Exercise instructions:
A. Summarize the Celebree excerpt in two sentences.
B. In the Celebree excerpt, switch "the crown jewel" to "the centerpiece", then give the passage between "If an assistant" and "to $1.4 million.", inclusive.

Excerpted text:
────────────────

Huffman did need to build a team with experience on that side. In addition to creating an advisory board with leaders such as Authority Brand’s Rob Weddle, Huffman appointed former Goddard Systems development VP Jim DiRugeris as Celebree’s chief development officer.

“I surround myself with a lot of smart people that have accomplished what we want to accomplish on the same path we’re on…We’ve built an amazing team that has a ton of experience in franchising, and meshed that with the other group we already had with 26 years of industry experience,” Huffman said. “Put those two together and it’s amazing. That’s why we’ve been able to sell so many schools in a short period of time.”

Huffman also credits Celebree’s growth to its brand recognition and philosophy of “growing people big and small.”

“I think the next thing that really made Celebree a recognized leader is we all know teachers are valuable, but lots of competitors hire teachers, put ‘em in classrooms and hope they do a good job based on their previous experience,” Huffman explained. “Our philosophy is every one of our teachers, from the start, gets an individual growth plan, which consists of a skill set plan—how can I be a better 3-year-old teacher, and where do I want to go in this company?”

If an assistant teacher wants to hold a director-level position with the company, Huffman and his team map out the path and help them accomplish it. That model was “the crown jewel” when it came time to franchise, Huffman added, because he had a team that had grown with him from the beginning and now had the opportunity to own a school, something two directors in the company took him up on.

The initial investment to open a Celebree School franchise ranges from $634,000 to $1.4 million.

────────────────

Supplied information:

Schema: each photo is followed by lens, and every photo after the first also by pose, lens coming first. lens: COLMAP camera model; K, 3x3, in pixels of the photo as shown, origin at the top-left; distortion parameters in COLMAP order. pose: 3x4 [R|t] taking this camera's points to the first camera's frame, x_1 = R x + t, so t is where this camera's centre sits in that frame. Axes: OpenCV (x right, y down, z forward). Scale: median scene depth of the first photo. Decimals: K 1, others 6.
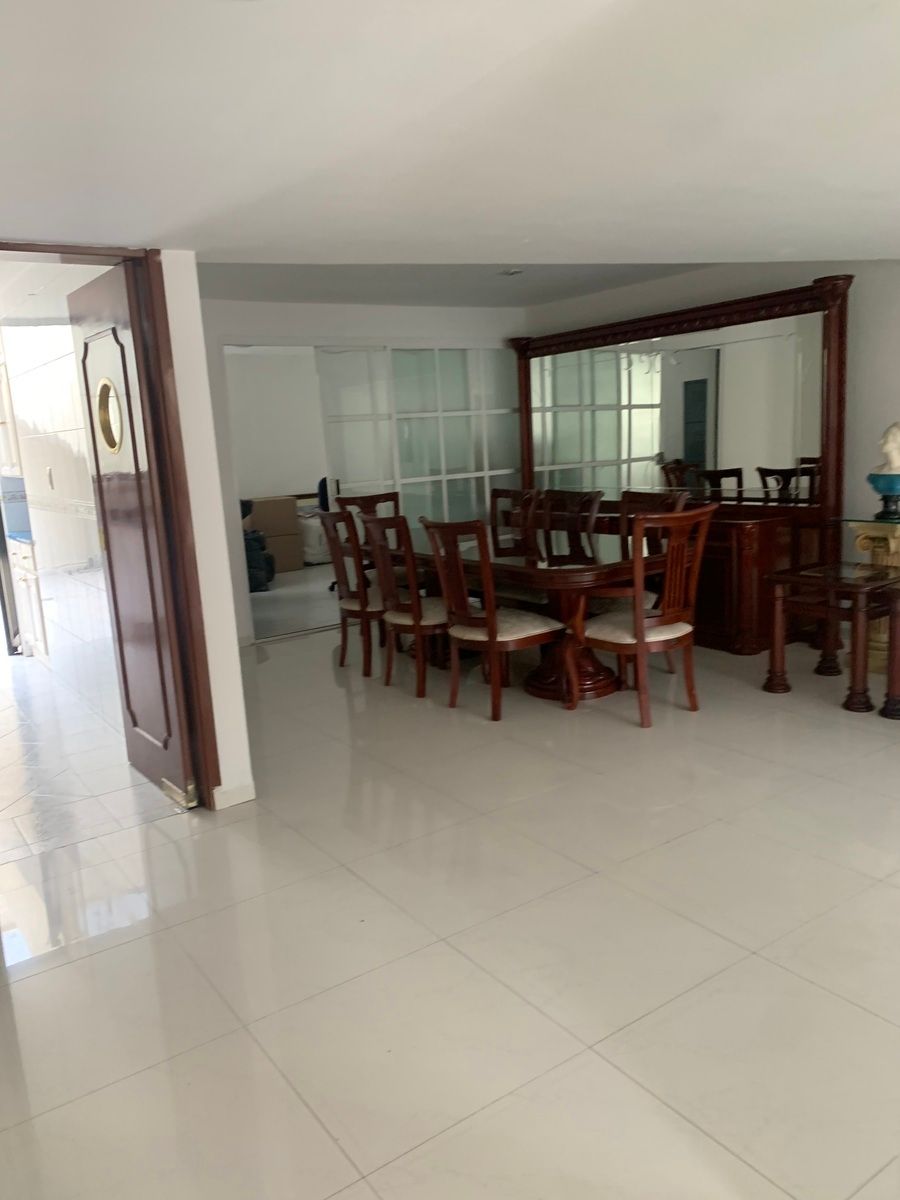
lens RADIAL K [[915.0, 0, 452.4], [0, 915.0, 611.7], [0, 0, 1]] dist [0.028434, -0.031680]
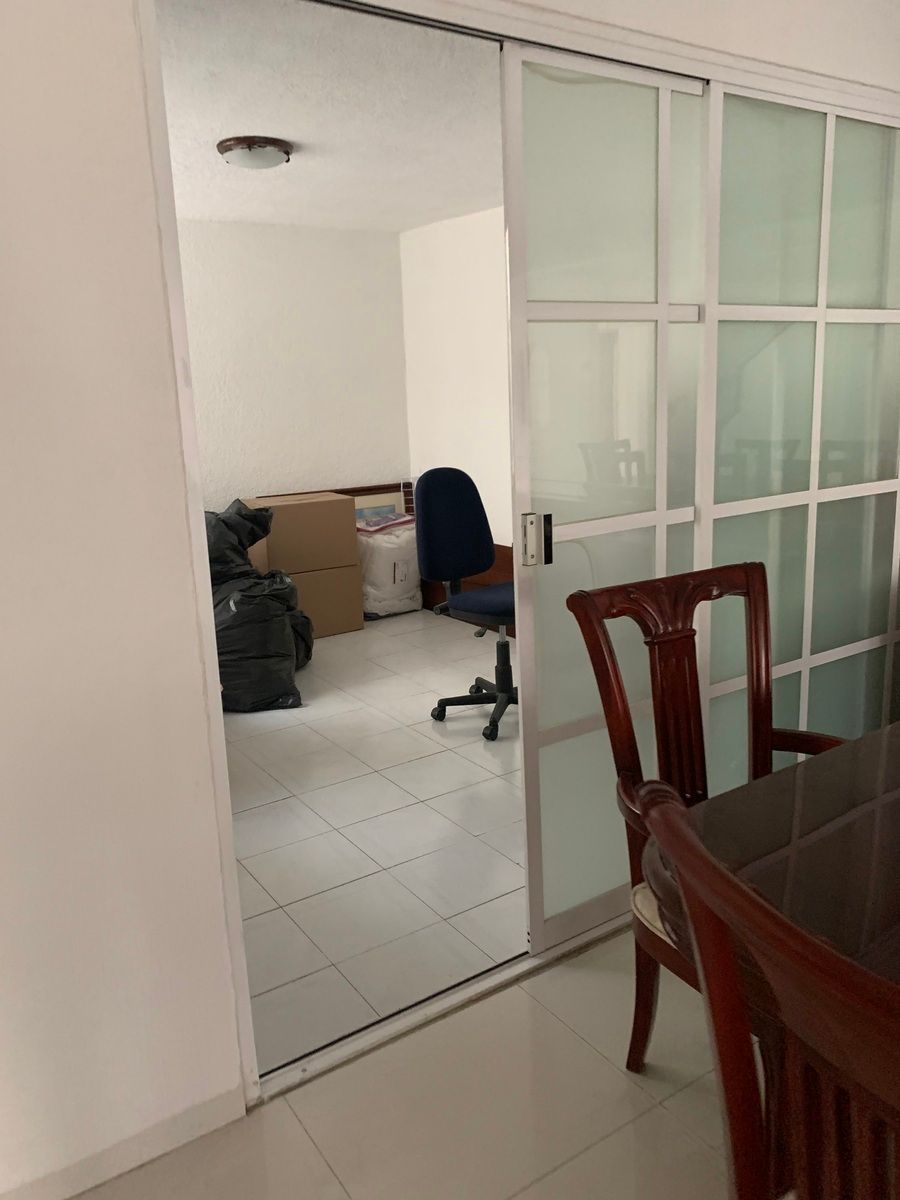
lens RADIAL K [[915.0, 0, 446.3], [0, 915.0, 589.5], [0, 0, 1]] dist [0.028434, -0.031680]
pose [[0.999214, 0.031261, -0.024361, -0.136946], [-0.030648, 0.999214, 0.025147, -0.113560], [0.025128, -0.024381, 0.999387, 0.630074]]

────────────────

Solutions for each task:
A. Huffman built a team with franchising experience, which included an advisory board and the appointment of former Goddard Systems development VP Jim DiRugeris as chief development officer, and he says this team is why Celebree has sold so many schools in a short period of time. He also credits Celebree's growth to its brand recognition and its philosophy of "growing people big and small," under which every teacher receives an individual growth plan, a model he calls "the crown jewel" of franchising.

B.
If an assistant teacher wants to hold a director-level position with the company, Huffman and his team map out the path and help them accomplish it. That model was “the centerpiece” when it came time to franchise, Huffman added, because he had a team that had grown with him from the beginning and now had the opportunity to own a school, something two directors in the company took him up on.

The initial investment to open a Celebree School franchise ranges from $634,000 to $1.4 million.